* _PROMPT_
Copy verbatim the block of lines in the entries below whose first line contains "61 1835 21Z" and whose last line contains "M400 634 455". Leave out all other lines.

* _RECORD SET_
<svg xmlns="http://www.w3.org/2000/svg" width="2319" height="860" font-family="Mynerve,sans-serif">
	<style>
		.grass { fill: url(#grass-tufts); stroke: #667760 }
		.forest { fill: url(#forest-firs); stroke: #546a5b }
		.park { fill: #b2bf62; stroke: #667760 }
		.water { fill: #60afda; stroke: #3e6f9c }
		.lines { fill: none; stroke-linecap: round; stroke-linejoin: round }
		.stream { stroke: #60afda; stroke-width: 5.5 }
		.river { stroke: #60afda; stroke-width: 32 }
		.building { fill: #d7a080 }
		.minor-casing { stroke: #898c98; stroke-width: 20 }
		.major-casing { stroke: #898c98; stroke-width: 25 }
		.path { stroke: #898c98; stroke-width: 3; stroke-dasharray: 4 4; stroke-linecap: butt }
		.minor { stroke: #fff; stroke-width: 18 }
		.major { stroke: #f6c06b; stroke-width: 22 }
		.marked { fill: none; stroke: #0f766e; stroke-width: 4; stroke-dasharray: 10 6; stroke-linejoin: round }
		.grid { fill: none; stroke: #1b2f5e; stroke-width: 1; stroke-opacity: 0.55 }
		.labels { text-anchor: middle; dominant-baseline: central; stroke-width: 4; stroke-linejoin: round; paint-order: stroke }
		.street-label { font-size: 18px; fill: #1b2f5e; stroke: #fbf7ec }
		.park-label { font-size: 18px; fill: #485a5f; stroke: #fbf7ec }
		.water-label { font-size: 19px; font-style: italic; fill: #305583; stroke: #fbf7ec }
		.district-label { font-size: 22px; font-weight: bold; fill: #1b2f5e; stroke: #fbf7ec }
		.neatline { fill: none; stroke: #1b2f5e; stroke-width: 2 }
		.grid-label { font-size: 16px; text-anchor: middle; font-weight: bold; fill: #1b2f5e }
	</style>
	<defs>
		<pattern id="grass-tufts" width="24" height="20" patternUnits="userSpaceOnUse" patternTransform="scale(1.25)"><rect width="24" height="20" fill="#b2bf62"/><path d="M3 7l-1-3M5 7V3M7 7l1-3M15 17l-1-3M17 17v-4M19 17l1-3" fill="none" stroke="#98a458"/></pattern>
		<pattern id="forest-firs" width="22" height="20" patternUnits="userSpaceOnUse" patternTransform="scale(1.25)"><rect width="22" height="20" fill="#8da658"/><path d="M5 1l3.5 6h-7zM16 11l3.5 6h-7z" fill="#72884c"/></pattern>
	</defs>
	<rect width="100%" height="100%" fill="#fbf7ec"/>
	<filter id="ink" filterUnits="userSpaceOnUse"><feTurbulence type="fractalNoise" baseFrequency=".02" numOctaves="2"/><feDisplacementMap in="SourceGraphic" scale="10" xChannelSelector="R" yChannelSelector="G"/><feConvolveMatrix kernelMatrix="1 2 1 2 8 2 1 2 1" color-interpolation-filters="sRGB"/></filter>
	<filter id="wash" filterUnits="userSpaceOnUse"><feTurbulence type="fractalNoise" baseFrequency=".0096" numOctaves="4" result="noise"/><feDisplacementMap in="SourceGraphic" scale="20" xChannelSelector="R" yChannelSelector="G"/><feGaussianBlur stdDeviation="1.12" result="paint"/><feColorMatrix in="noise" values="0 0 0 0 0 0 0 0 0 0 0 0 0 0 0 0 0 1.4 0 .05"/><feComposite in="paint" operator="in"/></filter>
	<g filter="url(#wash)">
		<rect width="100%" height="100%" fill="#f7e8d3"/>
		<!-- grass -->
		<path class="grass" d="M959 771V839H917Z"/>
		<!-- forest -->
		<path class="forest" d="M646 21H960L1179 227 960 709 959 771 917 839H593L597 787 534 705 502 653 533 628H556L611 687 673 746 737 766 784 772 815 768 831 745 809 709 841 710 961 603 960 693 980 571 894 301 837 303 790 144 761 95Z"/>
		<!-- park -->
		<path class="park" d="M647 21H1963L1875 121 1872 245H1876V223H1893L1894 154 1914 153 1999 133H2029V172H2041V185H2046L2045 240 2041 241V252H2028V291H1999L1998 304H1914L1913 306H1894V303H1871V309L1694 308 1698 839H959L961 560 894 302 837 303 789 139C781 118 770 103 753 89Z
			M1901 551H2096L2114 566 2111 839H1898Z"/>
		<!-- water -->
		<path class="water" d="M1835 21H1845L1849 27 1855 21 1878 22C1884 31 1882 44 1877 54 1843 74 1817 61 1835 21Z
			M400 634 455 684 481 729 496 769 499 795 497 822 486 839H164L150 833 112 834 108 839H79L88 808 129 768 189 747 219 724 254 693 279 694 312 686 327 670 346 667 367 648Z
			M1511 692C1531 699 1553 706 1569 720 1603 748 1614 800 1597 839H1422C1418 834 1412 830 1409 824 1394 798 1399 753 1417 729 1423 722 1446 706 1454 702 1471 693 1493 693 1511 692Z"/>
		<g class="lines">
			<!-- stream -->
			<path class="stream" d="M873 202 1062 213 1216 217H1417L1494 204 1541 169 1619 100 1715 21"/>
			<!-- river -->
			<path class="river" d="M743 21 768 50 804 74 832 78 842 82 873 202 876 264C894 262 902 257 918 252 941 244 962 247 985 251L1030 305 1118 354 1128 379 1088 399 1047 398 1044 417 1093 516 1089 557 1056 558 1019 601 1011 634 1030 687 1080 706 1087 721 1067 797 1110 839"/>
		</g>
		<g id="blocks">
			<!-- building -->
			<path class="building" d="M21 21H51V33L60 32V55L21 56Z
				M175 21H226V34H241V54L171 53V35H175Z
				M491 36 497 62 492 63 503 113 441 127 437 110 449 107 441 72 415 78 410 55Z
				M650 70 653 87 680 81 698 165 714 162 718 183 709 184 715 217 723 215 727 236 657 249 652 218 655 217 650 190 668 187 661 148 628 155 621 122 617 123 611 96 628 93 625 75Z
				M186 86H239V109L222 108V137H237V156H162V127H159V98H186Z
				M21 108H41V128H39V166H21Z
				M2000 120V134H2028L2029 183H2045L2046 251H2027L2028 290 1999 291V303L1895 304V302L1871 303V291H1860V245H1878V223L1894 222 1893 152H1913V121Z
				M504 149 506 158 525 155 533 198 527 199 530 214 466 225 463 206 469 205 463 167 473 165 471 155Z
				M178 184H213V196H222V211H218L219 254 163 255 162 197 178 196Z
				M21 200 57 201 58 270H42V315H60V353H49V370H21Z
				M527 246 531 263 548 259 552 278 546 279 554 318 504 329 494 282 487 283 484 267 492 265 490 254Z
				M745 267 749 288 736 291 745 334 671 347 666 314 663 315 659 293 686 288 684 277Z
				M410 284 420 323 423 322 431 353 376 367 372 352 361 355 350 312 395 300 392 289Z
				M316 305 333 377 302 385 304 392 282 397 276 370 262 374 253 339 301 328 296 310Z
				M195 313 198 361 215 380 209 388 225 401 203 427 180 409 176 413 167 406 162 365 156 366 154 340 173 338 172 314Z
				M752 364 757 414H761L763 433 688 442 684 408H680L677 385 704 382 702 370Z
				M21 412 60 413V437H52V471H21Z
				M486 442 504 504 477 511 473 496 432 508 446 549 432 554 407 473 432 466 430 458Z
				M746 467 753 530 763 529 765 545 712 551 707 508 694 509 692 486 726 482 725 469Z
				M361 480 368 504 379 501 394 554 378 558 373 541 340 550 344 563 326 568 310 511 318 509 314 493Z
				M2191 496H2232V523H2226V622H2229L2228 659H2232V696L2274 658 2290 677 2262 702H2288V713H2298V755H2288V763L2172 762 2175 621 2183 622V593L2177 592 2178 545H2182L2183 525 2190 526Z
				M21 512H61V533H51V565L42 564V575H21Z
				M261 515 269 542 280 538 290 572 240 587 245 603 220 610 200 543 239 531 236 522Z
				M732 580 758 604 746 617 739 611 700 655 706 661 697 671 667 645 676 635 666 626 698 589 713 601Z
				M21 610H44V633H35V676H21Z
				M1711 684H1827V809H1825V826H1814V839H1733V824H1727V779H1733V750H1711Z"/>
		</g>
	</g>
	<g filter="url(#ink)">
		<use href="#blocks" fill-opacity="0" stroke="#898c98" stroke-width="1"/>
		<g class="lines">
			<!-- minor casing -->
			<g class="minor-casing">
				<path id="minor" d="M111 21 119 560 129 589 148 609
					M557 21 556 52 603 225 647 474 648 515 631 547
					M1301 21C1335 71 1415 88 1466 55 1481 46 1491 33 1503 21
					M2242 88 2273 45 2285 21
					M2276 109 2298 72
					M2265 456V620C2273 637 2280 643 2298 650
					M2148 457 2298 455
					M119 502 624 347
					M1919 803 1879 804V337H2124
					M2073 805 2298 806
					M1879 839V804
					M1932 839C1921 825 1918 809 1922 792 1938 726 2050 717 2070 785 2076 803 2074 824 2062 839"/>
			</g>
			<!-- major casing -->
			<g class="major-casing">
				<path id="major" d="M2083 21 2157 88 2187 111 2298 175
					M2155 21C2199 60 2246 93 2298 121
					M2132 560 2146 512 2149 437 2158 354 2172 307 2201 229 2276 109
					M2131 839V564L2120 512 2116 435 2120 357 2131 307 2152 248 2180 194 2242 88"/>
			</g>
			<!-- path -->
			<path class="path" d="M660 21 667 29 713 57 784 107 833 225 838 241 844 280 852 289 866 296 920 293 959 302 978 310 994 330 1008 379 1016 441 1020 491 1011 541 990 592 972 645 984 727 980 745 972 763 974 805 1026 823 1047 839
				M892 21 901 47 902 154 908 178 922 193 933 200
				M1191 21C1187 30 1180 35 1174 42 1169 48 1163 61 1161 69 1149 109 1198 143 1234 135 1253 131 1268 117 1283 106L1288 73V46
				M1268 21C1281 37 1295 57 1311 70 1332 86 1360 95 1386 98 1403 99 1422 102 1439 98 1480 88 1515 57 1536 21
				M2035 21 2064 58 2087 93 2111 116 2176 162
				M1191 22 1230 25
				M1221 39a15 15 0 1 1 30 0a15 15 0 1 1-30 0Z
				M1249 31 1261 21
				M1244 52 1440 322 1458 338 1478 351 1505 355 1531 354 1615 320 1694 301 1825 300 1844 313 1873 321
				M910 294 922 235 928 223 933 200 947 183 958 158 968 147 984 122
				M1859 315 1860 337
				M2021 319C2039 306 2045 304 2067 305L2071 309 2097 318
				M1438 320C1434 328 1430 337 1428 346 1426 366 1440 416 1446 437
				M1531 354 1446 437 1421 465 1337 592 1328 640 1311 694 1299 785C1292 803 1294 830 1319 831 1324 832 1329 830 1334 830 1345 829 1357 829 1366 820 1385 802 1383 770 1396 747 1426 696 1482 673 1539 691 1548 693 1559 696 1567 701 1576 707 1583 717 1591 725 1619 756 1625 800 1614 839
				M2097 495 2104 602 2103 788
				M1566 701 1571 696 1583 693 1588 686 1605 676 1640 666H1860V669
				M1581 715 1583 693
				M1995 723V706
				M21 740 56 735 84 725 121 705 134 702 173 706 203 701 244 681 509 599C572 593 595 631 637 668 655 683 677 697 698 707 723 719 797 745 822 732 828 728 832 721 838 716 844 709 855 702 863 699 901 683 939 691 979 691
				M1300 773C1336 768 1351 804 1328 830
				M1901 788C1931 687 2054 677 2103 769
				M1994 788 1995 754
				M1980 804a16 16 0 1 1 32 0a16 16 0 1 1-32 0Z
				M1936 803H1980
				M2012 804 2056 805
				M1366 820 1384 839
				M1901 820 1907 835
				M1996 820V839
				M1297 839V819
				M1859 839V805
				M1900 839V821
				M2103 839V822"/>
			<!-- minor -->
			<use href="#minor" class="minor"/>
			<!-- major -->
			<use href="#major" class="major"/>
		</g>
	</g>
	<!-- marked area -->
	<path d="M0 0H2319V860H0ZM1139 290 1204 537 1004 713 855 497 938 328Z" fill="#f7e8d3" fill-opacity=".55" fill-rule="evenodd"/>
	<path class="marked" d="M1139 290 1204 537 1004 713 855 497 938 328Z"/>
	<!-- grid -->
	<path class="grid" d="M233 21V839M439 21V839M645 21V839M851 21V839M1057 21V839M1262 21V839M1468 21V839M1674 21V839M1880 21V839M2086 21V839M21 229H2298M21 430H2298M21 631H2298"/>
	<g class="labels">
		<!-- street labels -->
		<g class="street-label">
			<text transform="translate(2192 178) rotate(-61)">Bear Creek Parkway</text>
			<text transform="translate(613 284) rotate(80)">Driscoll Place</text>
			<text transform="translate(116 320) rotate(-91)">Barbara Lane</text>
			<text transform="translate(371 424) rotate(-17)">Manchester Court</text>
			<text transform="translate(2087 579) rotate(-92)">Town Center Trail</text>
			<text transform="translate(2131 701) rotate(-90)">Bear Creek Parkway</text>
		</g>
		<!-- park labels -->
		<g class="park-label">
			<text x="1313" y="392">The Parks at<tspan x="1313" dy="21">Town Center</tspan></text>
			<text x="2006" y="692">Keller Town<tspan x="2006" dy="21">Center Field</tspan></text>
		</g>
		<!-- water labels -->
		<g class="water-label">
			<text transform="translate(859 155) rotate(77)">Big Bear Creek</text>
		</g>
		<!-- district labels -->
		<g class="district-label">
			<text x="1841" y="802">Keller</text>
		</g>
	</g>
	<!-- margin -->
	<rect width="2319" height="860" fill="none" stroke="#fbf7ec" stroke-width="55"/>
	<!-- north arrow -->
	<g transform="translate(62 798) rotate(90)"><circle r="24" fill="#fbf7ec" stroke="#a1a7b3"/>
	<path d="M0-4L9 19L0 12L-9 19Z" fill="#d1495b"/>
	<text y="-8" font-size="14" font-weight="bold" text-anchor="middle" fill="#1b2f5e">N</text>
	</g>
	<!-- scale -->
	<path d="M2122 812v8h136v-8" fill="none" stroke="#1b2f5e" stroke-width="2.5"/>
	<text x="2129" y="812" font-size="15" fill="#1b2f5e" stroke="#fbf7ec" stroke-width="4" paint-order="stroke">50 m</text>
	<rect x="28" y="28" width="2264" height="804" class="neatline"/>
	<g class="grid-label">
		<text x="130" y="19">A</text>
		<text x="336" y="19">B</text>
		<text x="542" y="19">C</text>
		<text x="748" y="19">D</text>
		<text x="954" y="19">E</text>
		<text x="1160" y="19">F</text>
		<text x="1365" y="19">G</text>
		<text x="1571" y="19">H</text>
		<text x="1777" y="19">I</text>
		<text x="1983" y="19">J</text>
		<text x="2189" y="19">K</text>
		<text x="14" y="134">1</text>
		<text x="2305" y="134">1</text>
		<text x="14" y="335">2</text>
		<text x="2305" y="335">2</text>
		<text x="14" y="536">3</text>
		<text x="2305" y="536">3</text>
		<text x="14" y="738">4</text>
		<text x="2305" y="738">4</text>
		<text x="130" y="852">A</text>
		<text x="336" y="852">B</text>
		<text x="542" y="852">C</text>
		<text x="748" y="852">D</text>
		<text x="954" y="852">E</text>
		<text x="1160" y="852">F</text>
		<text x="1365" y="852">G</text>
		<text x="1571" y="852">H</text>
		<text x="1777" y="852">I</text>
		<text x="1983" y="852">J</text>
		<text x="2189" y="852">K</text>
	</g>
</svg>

* _TASK SOLUTION_
		<path class="water" d="M1835 21H1845L1849 27 1855 21 1878 22C1884 31 1882 44 1877 54 1843 74 1817 61 1835 21Z
			M400 634 455 684 481 729 496 769 499 795 497 822 486 839H164L150 833 112 834 108 839H79L88 808 129 768 189 747 219 724 254 693 279 694 312 686 327 670 346 667 367 648Z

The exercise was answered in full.